• **What you need to do**
Write a continuation of the health insurance coverage discussion below, starting after its last heading.

In health care, how does having fewer assets demand less coverage? If a rich person has a $500,000 hospital stay and not enough coverage, they might still be able to pay for it. But if a poor person has a $500,000 hospital bill and not enough coverage, they're going bankrupt. --Grant 00:31, 26 July 2008 (MDT)

Grant: I agree that the first order of business would be for people, of all income levels, to have enough insurance to pay all the catastrophic bills. The ideal situation would be for everyone to be made whole, including the hospital and health care providers.

One of the other purposes of insurance is to protect one's assets. If a person has a net worth of $500,000, generally, he should insure for at least $500,000. One has to make a reasonable calculation, based partly, on assets to protect, how much to insure for. The balance of the decision, it seems to me, would be based on his concern for any remainder of the bill not being paid. In my opinion, paying off a medical bill for 10 times one's net worth is, primarily, a societal responsibility. If enough of these bills remain unpaid, it is probably a good indication that some of these services charge more than the market will bear, even including insurance. --Don Levit

[edit] If No Government, For-Profit or Non-Profit?

• **Data for review**
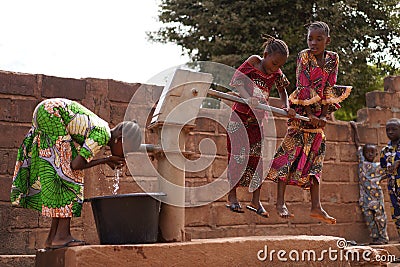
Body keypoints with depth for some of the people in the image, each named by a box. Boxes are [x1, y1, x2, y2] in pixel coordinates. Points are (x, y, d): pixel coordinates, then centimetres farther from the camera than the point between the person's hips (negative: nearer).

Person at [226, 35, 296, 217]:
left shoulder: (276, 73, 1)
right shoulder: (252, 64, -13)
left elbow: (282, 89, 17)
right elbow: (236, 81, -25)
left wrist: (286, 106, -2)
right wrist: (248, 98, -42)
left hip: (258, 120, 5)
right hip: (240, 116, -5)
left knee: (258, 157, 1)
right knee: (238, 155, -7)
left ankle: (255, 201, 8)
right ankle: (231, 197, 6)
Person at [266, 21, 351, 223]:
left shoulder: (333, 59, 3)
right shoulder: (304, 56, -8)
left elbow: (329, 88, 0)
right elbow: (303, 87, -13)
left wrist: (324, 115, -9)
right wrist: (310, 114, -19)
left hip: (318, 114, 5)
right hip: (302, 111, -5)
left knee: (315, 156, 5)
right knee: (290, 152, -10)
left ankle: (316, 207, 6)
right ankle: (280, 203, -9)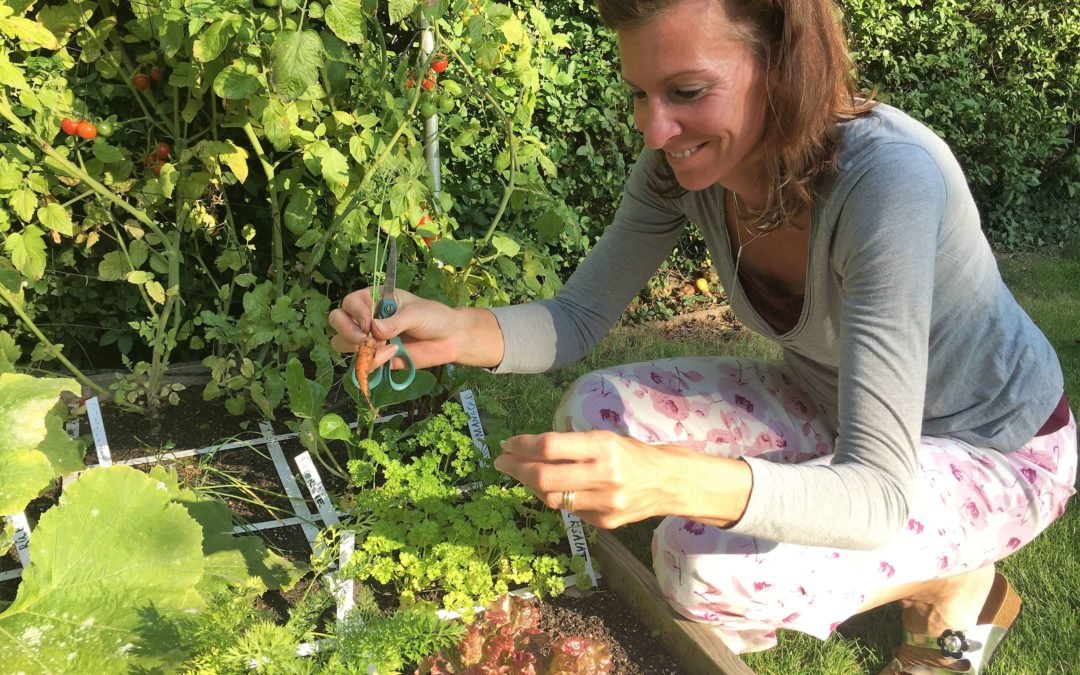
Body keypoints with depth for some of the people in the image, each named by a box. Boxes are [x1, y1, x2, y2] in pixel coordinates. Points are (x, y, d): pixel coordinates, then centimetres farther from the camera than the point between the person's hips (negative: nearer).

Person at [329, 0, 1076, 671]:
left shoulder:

==

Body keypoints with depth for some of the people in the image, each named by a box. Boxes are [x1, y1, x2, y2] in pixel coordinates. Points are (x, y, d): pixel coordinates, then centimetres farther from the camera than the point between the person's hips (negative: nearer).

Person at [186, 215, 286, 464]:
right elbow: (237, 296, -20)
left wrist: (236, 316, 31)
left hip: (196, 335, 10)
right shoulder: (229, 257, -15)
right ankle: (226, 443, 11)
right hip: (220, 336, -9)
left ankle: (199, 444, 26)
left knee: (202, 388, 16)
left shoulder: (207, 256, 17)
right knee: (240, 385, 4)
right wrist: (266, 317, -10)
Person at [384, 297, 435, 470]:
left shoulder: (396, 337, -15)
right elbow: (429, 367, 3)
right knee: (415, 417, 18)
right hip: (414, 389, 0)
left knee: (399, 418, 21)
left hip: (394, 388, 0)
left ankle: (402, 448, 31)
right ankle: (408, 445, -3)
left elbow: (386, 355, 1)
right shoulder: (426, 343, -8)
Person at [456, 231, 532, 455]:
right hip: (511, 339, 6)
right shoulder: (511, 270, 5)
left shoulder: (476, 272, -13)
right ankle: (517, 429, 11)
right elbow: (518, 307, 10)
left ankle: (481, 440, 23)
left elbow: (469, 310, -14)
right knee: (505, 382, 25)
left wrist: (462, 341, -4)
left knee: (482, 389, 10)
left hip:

==

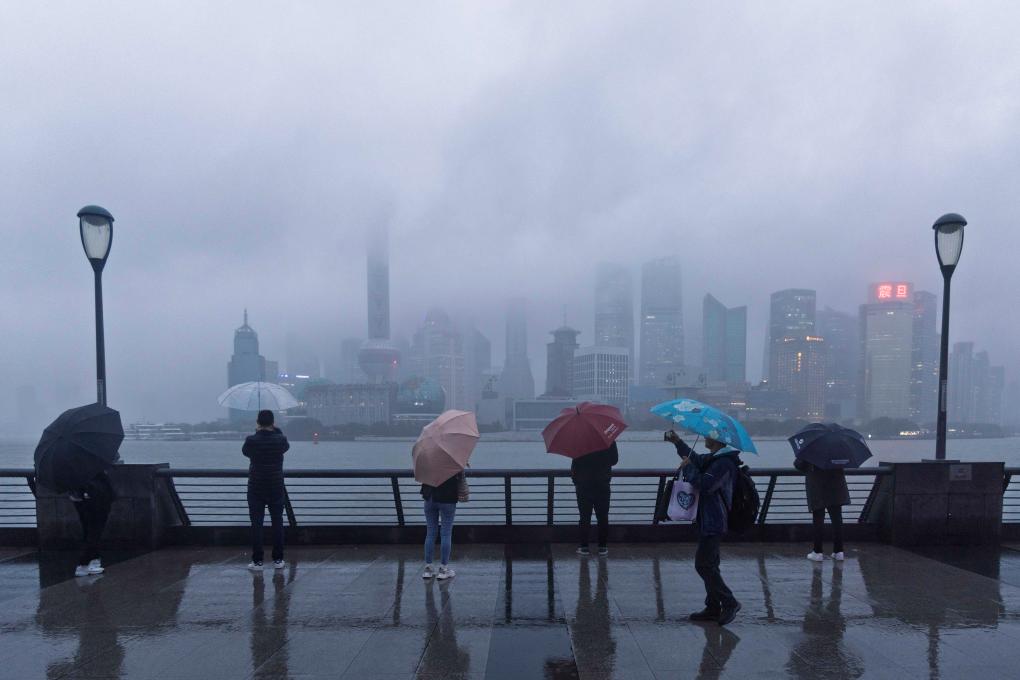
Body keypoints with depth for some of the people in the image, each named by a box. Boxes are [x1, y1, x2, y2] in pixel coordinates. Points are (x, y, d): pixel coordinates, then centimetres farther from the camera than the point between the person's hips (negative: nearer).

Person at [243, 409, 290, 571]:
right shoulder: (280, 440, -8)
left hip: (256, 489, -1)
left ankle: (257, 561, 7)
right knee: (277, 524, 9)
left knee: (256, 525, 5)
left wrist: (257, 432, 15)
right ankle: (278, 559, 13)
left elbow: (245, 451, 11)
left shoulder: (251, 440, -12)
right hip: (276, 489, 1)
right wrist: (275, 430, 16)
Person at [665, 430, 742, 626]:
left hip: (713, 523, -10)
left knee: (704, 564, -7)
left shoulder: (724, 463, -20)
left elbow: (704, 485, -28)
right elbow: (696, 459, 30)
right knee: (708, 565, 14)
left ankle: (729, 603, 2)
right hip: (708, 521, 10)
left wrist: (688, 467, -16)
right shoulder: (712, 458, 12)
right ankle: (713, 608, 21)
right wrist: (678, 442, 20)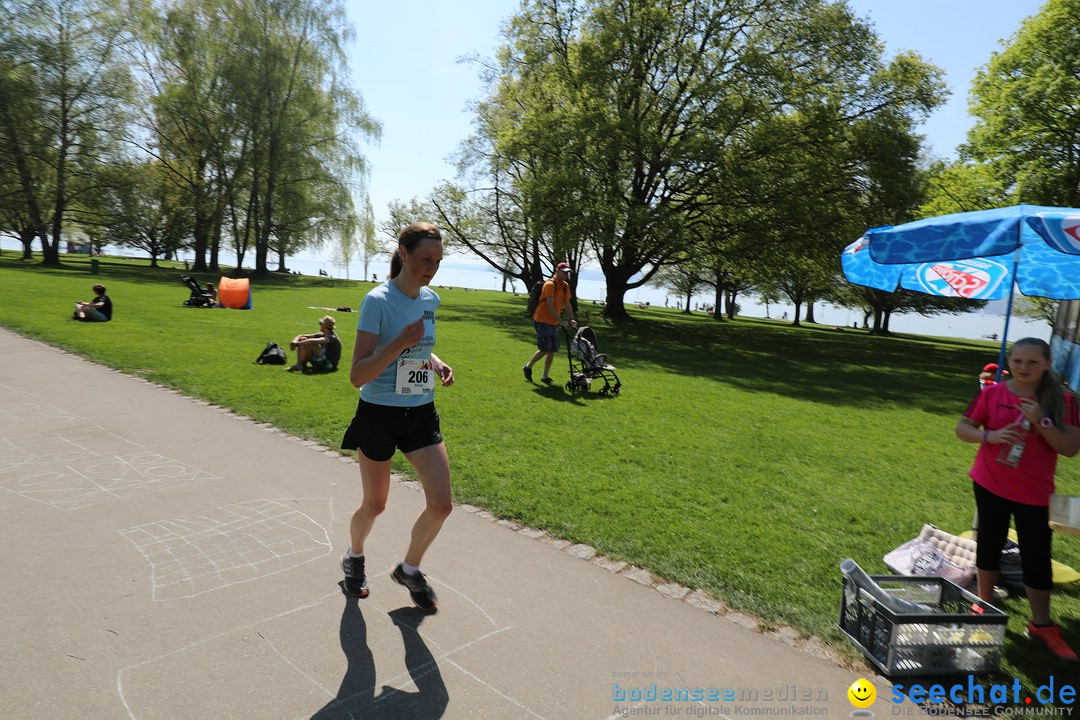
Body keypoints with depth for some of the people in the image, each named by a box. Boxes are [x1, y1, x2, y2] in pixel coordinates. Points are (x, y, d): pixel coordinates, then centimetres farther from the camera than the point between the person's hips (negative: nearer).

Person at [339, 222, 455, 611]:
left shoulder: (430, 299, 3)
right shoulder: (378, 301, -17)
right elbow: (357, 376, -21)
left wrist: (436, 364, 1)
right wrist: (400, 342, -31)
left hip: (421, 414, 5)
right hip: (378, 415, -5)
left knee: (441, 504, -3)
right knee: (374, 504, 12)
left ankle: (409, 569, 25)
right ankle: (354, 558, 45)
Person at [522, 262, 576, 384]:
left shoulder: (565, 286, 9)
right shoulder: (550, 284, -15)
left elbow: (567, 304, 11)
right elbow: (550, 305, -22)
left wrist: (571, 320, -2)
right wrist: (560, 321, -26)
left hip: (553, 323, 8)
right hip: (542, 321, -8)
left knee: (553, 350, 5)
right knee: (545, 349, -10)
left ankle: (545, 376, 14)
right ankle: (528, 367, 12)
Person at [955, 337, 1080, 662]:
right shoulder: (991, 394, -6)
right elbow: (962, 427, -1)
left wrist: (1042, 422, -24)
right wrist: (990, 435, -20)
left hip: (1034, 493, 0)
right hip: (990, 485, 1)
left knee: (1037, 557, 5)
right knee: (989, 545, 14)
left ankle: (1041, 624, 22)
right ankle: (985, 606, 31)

• **Answer to this exercise**
I don't mind government involvement, but even if there isn't government there should not be any profit motive in the health care system. With both government and non-profit, there is less overhead and less of a reason to try to find more ways for people to use the system (usage). In the profit based private sector system, the more people that use the products and services - the more profit there is to be had. The corporations need to show shareholders growth year after year. Pharmaceutical companies push providers to prescribe more, providers run extra tests and procedures to pad their pockets, the AMA, pharma, and the insurance industry bankroll large amounts of money to lobby lawmakers and fund think tank organizations. Overuse and overhead are the problems. A government (or non-profit) system discourages usage as much as possible and runs lean.


[edit] Should It Be Voluntary?

Voluntary entrance into the pool is a bad combination with no underwriting (as discussed in this article). People would not contribute to the pool until they need benefits and be able to enter into the pool with no problem when they do need benefits. So the pool would essentially be funded only by the people needing benefits.

[edit] Solution to a voluntary and non-underwritten plan

Don said: "contributions be paid for 2 years, in which coverage accumulates, but does not become effective until year 3. It would be similar to a defined contribution plan, which does not vest until year 3."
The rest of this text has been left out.